Все это радовало, но чем дальше я продвигался вглубь страны, тем безрадостнее виделось мне мое будущее, если я вдруг захочу здесь задержаться на более долгий срок. Купленный в местном киоске путеводитель по стране, только подтвердил мое предположение. Как оказалось, на данный момент в стране не было обнаружено никаких полезных ископаемых, за исключением разве что камня. Но искать место на каменоломне я точно не стану. Исходя из этого все, что требовалось для экономики, приходилось импортировать из других стран. В качестве экспорта же за границу ежедневно уходили десятки, а то сотни тонн фруктов, овощей, кофе, какао, злаков и прочей сельскохозяйственной продукции. Получалось, что фактически вся страна занимается только тем, что выращивает все, что только возможно и живет за счет этого. С одной стороны, это может кого-то и радовало. Чистый воздух, не загаженный выхлопами заводских труб, тихая мирная сельская жизнь, не обремененная большими заботами, потому как здесь растет все, что только возможно вырастить, а благодаря идеальной погоде и умеренным осадкам, в год снимается по два урожая.
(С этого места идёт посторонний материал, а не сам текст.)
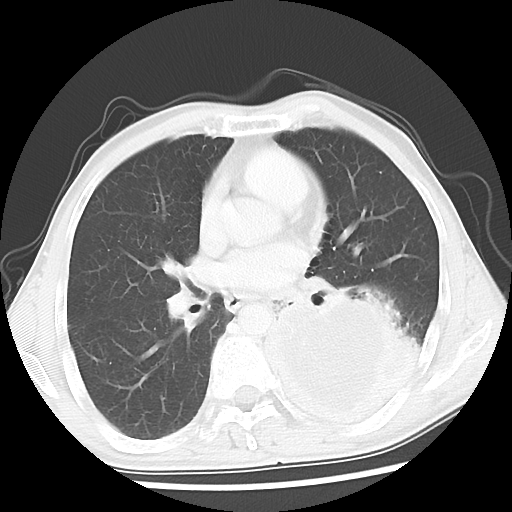
Chest CT, one axial slice. Position 25 of 52 along the scan axis. Lung window (W 1500 / L -600 HU). 5 mm slice thickness. 512 × 512 image matrix, field of view 318 × 318 mm. Male patient, age 60 years. Case-level facts recorded for this patient, not image findings: clinical TNM (as recorded): T4 N0 M0.
Outlined on this slice (bounding box drawn by a radiologist):
- lung tumour (recorded histology: squamous cell carcinoma): box from (x=260, y=286) to (x=435, y=446) px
Вот только мне совершенно не улыбается всю жизнь в виде буквы «Г» проводить в поле, то засевая участок, то пропалывая в нем сорняки, а то и убирая урожай. Возможно, в этом и есть некая привлекательность, но она точно не для меня. Вспоминается рассказ одного моего знакомого из прошлой жизни. Человек, проживший всю жизнь до тридцати лет в городе, захотел окунуться в сельскую пастораль. Купил домик в деревне, завел себе огородик, поросяток, овечек, уточек, курочек и… уже через полгода проклял все на свете. Это со стороны кажется, что там все тихо, мирно. Протянешь руку — сорвешь яблочко и съешь. Захочешь что-то посущественнее — достанешь из-под курочки яичко и пожаришь. Оказалось, все совсем иначе. Мясо в деревне едят либо по праздникам, либо зимой, когда закалывают поросеночка. Курочку тоже, толи зарубить съесть, толи оставить и взять с нее яичко. В магазине, разумеется, продают и мясо и все остальное. Только для этого нужно еще где-то работать. Вот и получается, что если в городе он просыпался за полчаса до выхода из дома, спокойно завтракал и не торопясь шел на работу. То в деревне приходилось вставать в четыре утра, чтобы успеть подоить корову и вывести ее на лужайку, отправить овечек в стадо, накормить уточек, курочек и поросяток. И постараться убрать за ними в сарайке, а после сломя голову бежать на работу, не «жрамши и не срамши». В обед вместо того, чтобы спокойно перекусить и забить с товарищами козла в домино, вновь срочно лететь к дому, чтобы разнести всей скотине воды, а корову перевязать на новое место, потому что здесь уже она половину истоптала, половину позасрала, и жрать ей больше нечего. А то и просто выдернула кол из земли, и ускакала в огород соседа, или того хуже на клеверное поле, где обожралась люцерны, и срочно требовалось либо протыкать ей желудок, либо заливать в глотку самогона, и заставлять ее дышать ртом, запихивая между зубами, черенок от лопаты, потому ее пучит, и если этого не сделать, то корова может издохнуть. Затем снова бежать на работу, и писать там объяснительные, почему опоздал с обеда. Вечером та же катавасия. Всех сведи, накорми, напои, подои, и за всеми убери. А ведь еще есть огородик, который тоже нельзя оставлять без внимания. И так до темноты. В итоге, падаешь на койку без задних ног, и моментально отрубаешься. Может у тех кто постоянно живет в деревне все иначе, но у него было именно так.